Collected data →
»»

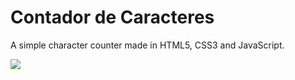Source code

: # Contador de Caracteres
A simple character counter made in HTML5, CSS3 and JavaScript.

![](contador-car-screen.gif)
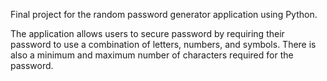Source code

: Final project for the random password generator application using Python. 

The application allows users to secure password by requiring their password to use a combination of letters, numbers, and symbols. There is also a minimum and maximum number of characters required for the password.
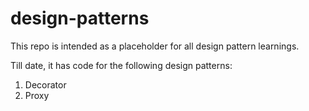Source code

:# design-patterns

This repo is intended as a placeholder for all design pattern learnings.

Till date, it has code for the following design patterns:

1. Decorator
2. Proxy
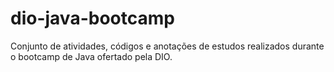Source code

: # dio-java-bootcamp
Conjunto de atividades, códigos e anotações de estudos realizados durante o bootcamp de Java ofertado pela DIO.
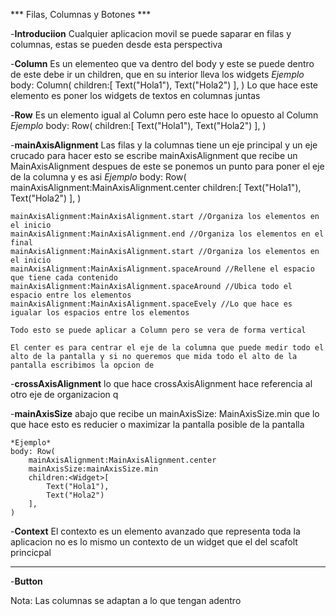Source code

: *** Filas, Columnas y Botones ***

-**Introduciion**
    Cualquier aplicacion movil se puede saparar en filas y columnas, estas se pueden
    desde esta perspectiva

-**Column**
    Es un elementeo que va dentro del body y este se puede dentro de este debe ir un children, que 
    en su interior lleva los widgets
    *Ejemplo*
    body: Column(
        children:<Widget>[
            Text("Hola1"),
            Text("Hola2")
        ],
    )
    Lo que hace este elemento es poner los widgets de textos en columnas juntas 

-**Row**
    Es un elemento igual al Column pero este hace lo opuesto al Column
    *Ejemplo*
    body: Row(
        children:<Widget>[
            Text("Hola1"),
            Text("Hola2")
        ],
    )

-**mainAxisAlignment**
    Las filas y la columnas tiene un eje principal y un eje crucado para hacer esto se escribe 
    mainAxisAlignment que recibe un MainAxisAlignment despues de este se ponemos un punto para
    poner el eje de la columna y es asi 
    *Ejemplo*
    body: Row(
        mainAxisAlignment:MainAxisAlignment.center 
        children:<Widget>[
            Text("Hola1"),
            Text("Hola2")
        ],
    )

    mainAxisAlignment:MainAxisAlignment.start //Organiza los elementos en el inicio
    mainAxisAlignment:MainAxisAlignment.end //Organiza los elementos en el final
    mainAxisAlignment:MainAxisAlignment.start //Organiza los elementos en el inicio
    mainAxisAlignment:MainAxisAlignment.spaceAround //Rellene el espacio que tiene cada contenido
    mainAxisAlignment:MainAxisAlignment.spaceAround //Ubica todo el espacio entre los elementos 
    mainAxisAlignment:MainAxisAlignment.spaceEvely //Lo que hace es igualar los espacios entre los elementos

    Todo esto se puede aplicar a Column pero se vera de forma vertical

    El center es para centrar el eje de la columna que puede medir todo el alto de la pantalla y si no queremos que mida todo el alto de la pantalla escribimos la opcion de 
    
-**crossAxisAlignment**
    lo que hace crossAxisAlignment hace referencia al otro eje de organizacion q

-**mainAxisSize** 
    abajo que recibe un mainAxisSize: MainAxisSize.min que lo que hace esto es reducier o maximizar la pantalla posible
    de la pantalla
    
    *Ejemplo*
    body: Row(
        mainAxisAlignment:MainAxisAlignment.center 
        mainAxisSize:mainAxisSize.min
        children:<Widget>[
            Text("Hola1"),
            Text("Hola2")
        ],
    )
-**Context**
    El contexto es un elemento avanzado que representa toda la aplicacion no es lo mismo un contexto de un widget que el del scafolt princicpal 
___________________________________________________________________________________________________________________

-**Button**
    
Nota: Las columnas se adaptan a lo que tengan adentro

««

Lines holding "pantalla" in the data above: copy each of them.

Answer box →
    El center es para centrar el eje de la columna que puede medir todo el alto de la pantalla y si no queremos que mida todo el alto de la pantalla escribimos la opcion de 
    abajo que recibe un mainAxisSize: MainAxisSize.min que lo que hace esto es reducier o maximizar la pantalla posible
    de la pantalla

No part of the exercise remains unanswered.